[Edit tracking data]
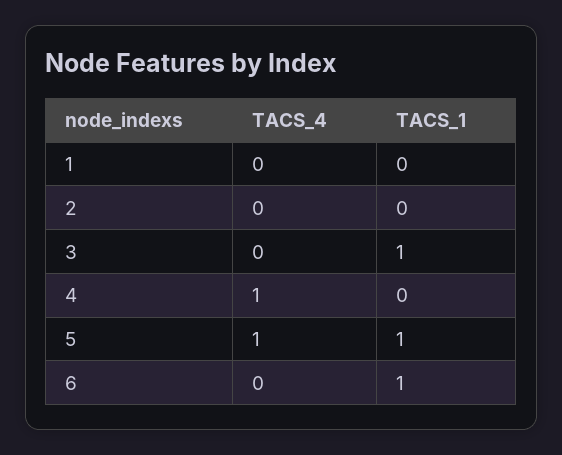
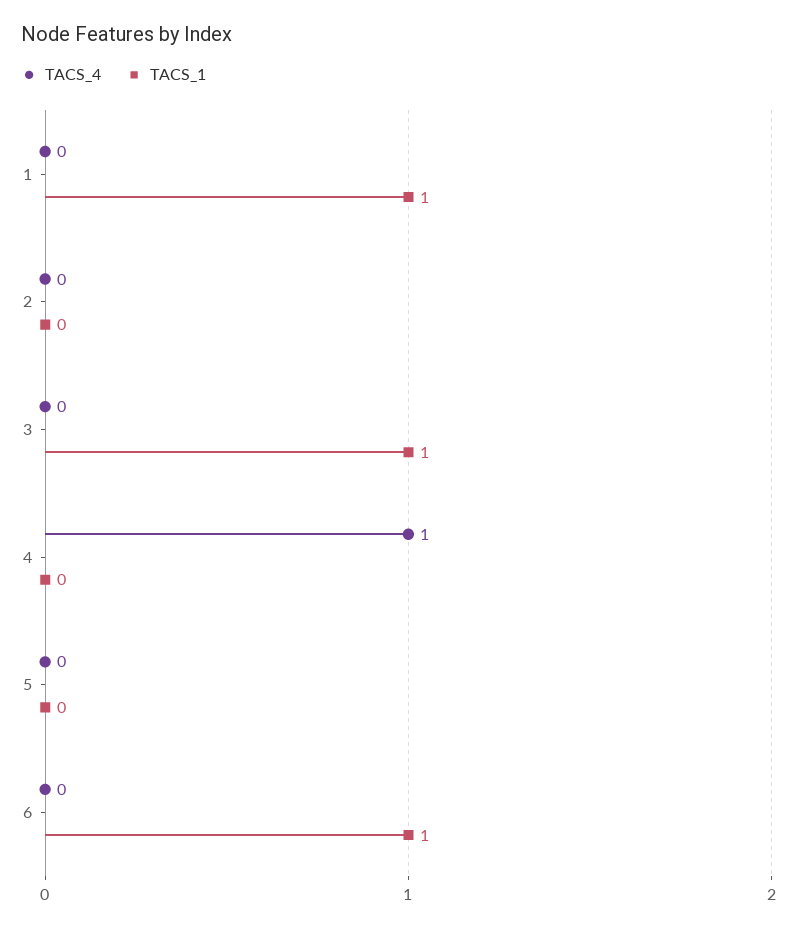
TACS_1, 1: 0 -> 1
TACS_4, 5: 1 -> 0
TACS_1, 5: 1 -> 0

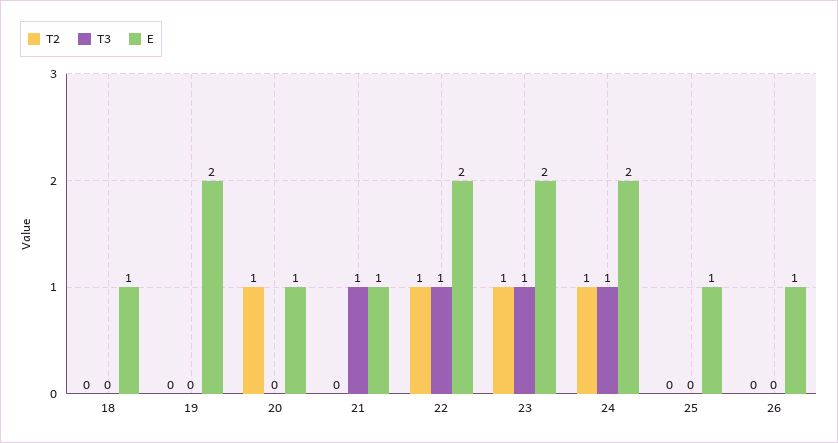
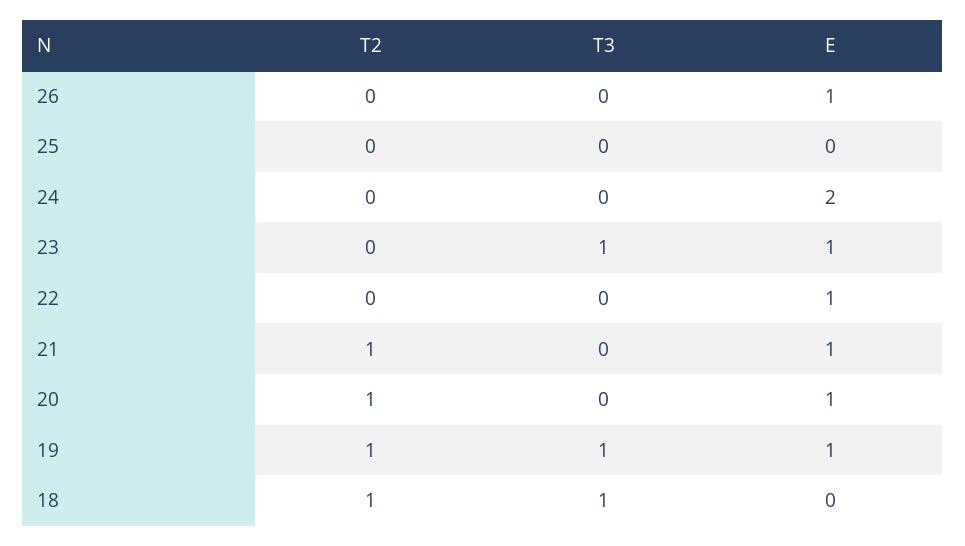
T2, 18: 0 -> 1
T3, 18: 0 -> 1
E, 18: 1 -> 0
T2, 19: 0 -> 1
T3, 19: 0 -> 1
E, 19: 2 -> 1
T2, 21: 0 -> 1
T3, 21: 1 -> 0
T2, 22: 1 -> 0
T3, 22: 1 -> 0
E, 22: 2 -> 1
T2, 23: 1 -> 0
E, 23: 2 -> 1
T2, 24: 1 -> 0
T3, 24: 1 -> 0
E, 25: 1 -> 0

● Work task:
Give back exactly the lines above that run from the one with "TACS_4, 5: 1 -> 0" to the one with "T2, 24: 1 -> 0", including both, with the pictures left out.

● Output for this task:
TACS_4, 5: 1 -> 0
TACS_1, 5: 1 -> 0

T2, 18: 0 -> 1
T3, 18: 0 -> 1
E, 18: 1 -> 0
T2, 19: 0 -> 1
T3, 19: 0 -> 1
E, 19: 2 -> 1
T2, 21: 0 -> 1
T3, 21: 1 -> 0
T2, 22: 1 -> 0
T3, 22: 1 -> 0
E, 22: 2 -> 1
T2, 23: 1 -> 0
E, 23: 2 -> 1
T2, 24: 1 -> 0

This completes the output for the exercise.